Do you know what’s a really good way of procrastinating? Turns out, making a list of your top 50 albums of the last decade. Yesterday we had 50-41, so let’s crack on, shall we?
DISCLAIMER: These choices are presented as exactly that. I am not claiming this to be the definitive list of the 50 best albums of the decade. Although, you know, they are. If you disagree, please let me know below the line, on one of those social media channels, or go howl into the wind. Thanks.
40-31
40. Oathbreaker – Rheia: Even being a fan of their earlier work couldn’t prepare me for the first time I heard Rheia. All the ingredients were there, from the pummelling blackened post-metal hybrid sounds to Caro Tanghe’s strangled vocals. What I wasn’t expecting was the absolutely harrowing howl the album was, like an open wound, all exposed sinew and bone. Caro’s clean vocals are like a dagger to the heart, but when she opens up, by Christ it doesn’t sound like anything else. Possibly the vocal performance of the decade, up there with Julie Christmas’s work with Cult of Luna.
39. Touché Amoré – Stage Four: Post Hardcore can be a homogenous beast sometimes, with plenty of bands making great albums, most of which sound roughly in the same wheelhouse as each other. Not so Touché Amoré, who sound like nobody but themselves, their music closer to the raucous college indie scene than hardcore, possessed of a deft touch with melody and grandiose themes, all pulled together under Jeremy Bolm’s caustic, abrasive howl. This album deals with the death of Bolm’s mother but transcends the grief of that event to be an album of insightful brilliance.

The task
Continue the album countdown from where it stops. None of the material matters here.

Given information
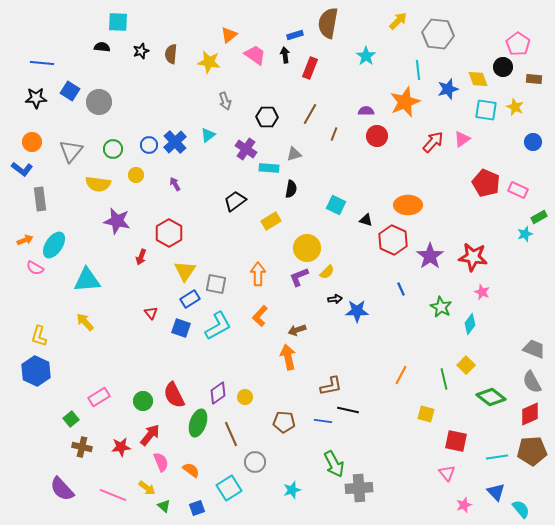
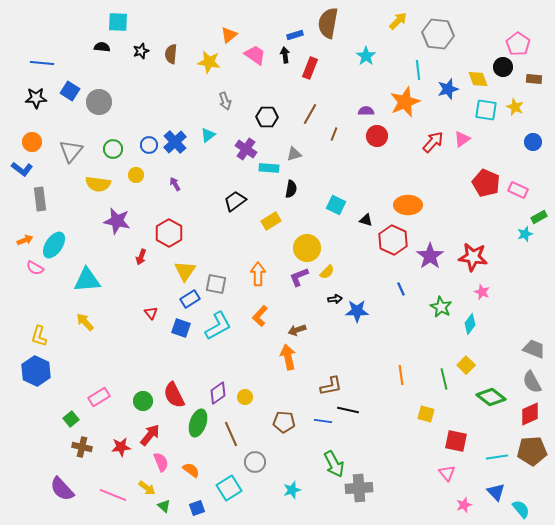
orange line at (401, 375): rotated 36 degrees counterclockwise
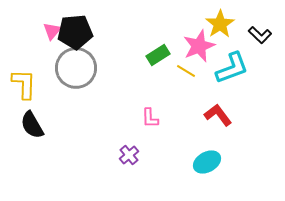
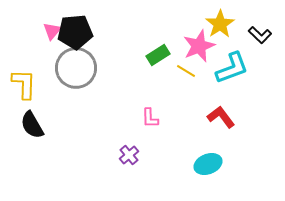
red L-shape: moved 3 px right, 2 px down
cyan ellipse: moved 1 px right, 2 px down; rotated 8 degrees clockwise
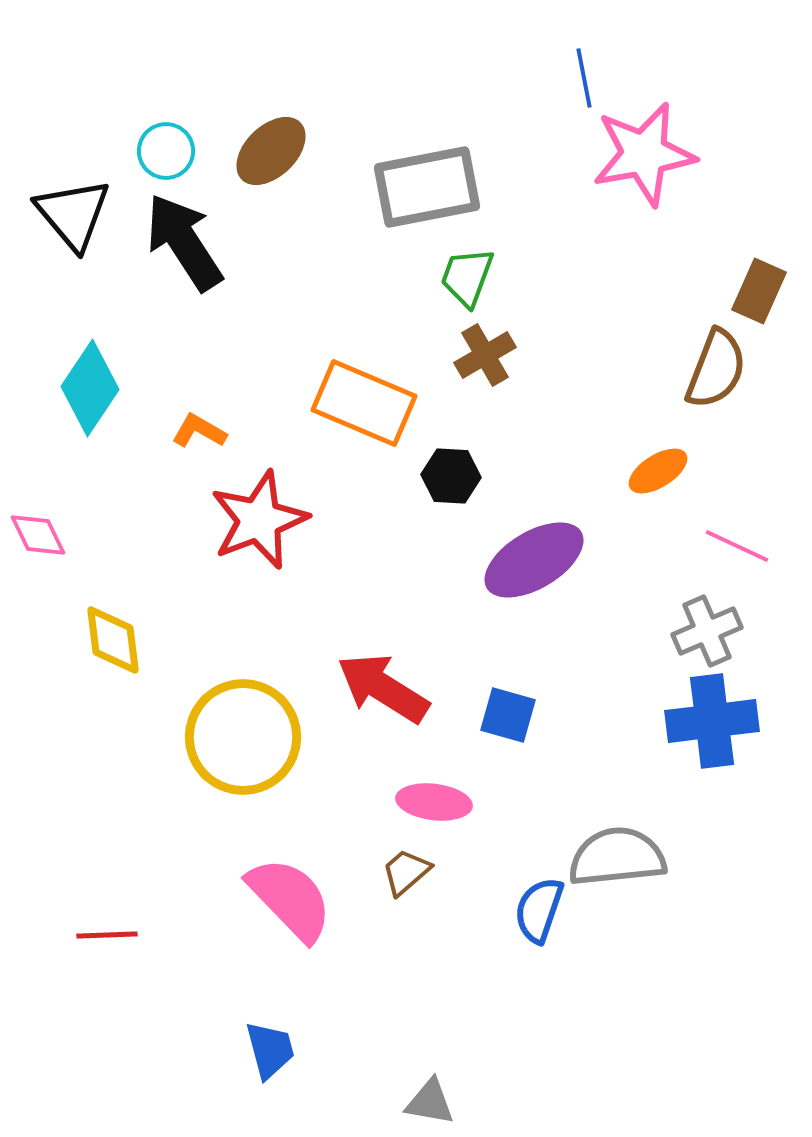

Result
38. Boss Keloid – Melted on the Inch: One of the reasons I believe British metal has stepped out of the shadow of its more confident American counterparts in recent years is that it stopped giving a damn about sounding like the Americans do. In the case of Boss Keloid, they’ve gone a step further and gone with not sounding like anything else of God’s green earth. I mean, it’s clearly a sludgy doom album, but it’s also prog as. But then it’s also almost operatic. It bludgeons, but then it makes you laugh out loud with its audacious tricksyness. It’s been out a year and a half now, and I still don’t know what to make of it, except that I bloody love it.
37. Allfather – And All Will Be Desolation: Allfather, on the other hand, sit at the other end of the spectrum. They do one thing, and they do it really bloody well. In the great tradition of Iron Monkey, Orange Goblin, and Raging Speedhorn, all they’re really interested in is beating you to death with the sheer weight of their riffs. It might be only one trick, but it’s the absolute Granddad of tricks, which is why this has become my all-time go-to album for when I just want someone to kick my face off with riffs.
36. Deftones – Gore: Easily the strongest album the Radiohead of Metal released in this decade, it’s yet another chapter in a career where every chapter turns out to be a different book in a different genre, possibly with a different author. Gore somehow manages to discard all my favourite elements of early Deftones albums but manages to remain every bit as brilliant as most of them.
35. Chelsea Wolfe – Hiss Spun: I once saw Chelsea Wolfe described as Lana Del Ray for metalheads and couldn’t agree more, but this is a cracking album of gloomy pop, bolstered by the random appearance of Aaron Turner’s ferocious bellow midway through the hushed whispered vocals for no apparent reason.
34. City of Ships – Ultraliminal: If you’re in the market for some great post-hardcore tinged with grunge vocals and a bit of a Deep Elm emo vibe, you’d do a lot worse than this excellent album, which seemingly appeared and disappeared from everyone’s radar a few years back. A real shame, because this is great.
33. Defeater – Letters Home: I’ve put Letters Home as the selection because it’s arguably the best in their run of excellent albums, but in reality, their entire output this decade – each a new chapter in the ongoing saga of a family torn apart in the wake of war – deserves special mention. Not many bands have the guts to attempt not just a concept album but a concept career, but the fact that Defeater not just attempt it but pull it off is nothing short of a miracle. But it’s not just the lyrical content that impresses, their blue-collar Springsteen-tinged melodic hardcore is absolutely sensational.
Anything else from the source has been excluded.